Advisors seeking to strengthen their footing in the retirement plan market might lead with a little personal advice, given the findings of a workplace-study survey released yesterday by Morgan Stanley at Work.

State of the Workplace II paints a picture of employees hungry for financial guidance and human-resources executives lamenting the inadequacy of their companies’ financial-benefits plans.

When asked what type of retirement-planning tool would be most beneficial, 52% of the 1,000 employees surveyed identified access to a financial planner. Other employee asks included goals-based retirement investment planning and access to planning tools and calculators. Meanwhile, 40% of the 600 HR executives surveyed during the study’s July fielding period believed that advisor access was their benefits program’s greatest need, and 83% of the HR segment recalled at least one instance in which an employee requested retirement-planning support that the company could not provide.

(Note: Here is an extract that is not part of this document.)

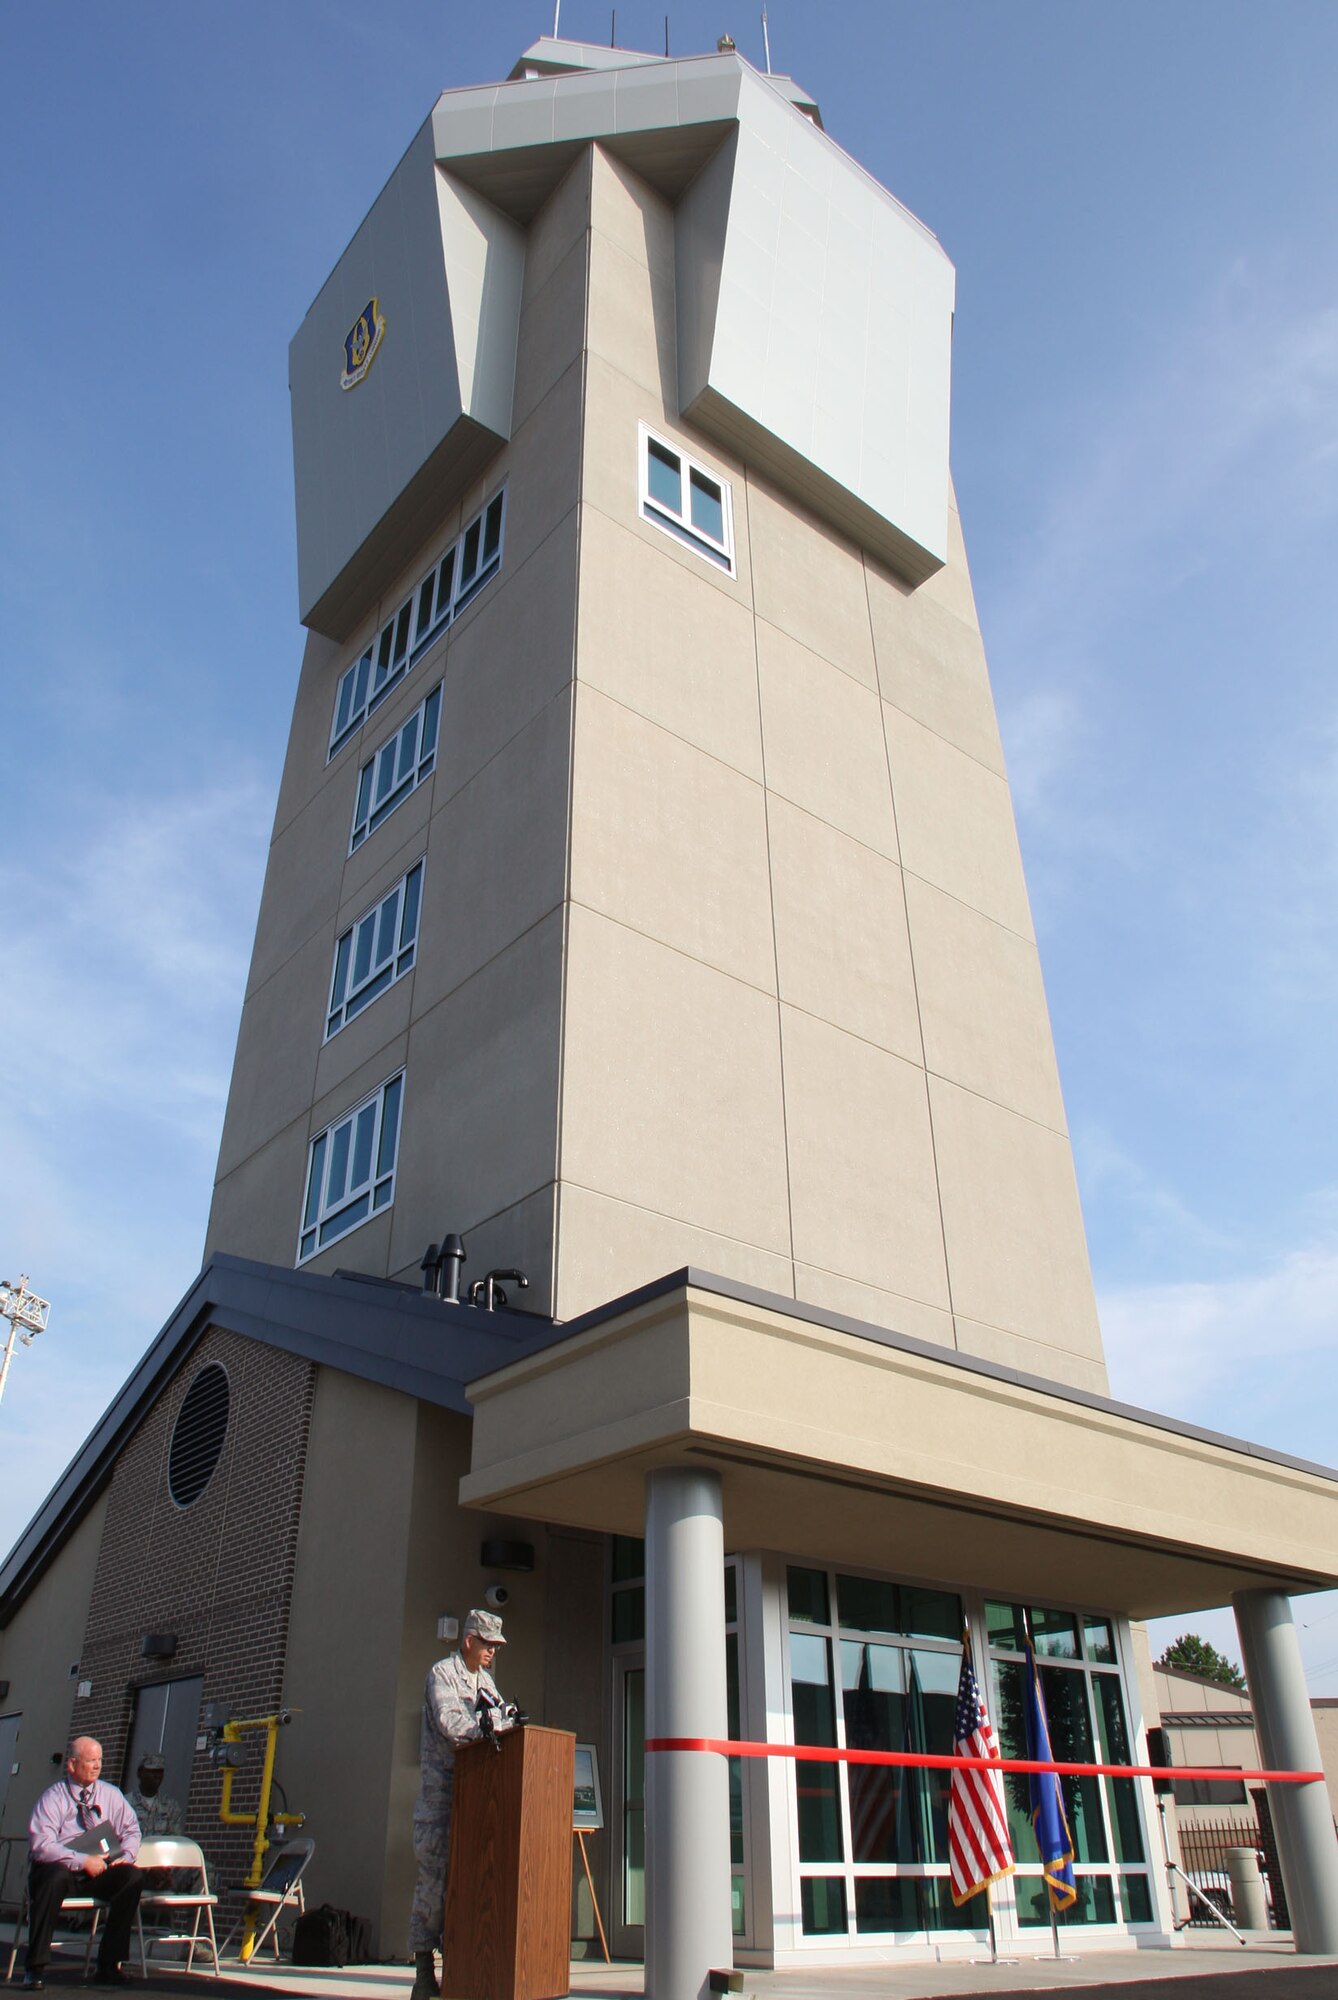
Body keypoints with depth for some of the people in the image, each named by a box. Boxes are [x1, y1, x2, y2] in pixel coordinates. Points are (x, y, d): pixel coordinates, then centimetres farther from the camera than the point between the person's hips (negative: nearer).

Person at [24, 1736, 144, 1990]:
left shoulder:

The vast majority of employees — 85% — indicated that employers were not doing enough to help workers through financial matters. And most of that group was emphatic: A total of 53% of respondents completely or strongly agreed that employers should be more involved in helping their employees through specific financial troubles.

“Employees are looking to their employers for the resources and support they need to navigate personal financial challenges, both day-to-day and long-term,” commented Krystal Barker Buissereth, Morgan Stanley at Work’s managing director and head of financial wellness, in a statement accompanying the study’s release.

The workers’ cries for help are underscored by defensive actions. A substantial 62% said that they’ve had to reduce contributions to their overall savings, and about half of that group conceded scaling back 401(k) contributions.

Even the workers who aren’t scrimping are getting more concerned about their financial future. A robust 85% of the HR executives reported that their workforce is more attentively reviewing its financial-benefits plan than it was a year ago.

“Employees are increasingly paying closer attention to their benefits, especially with labor and expertise in such high demand among employers,” said Scott Whatley, Morgan Stanley at Work’s managing director and global head of equity solutions, in the study’s report.

And the HR folk have apparently listened. All but 3% of the HR executives surveyed placed moderate or high priority on reassessing their companies’ financial-benefits plans.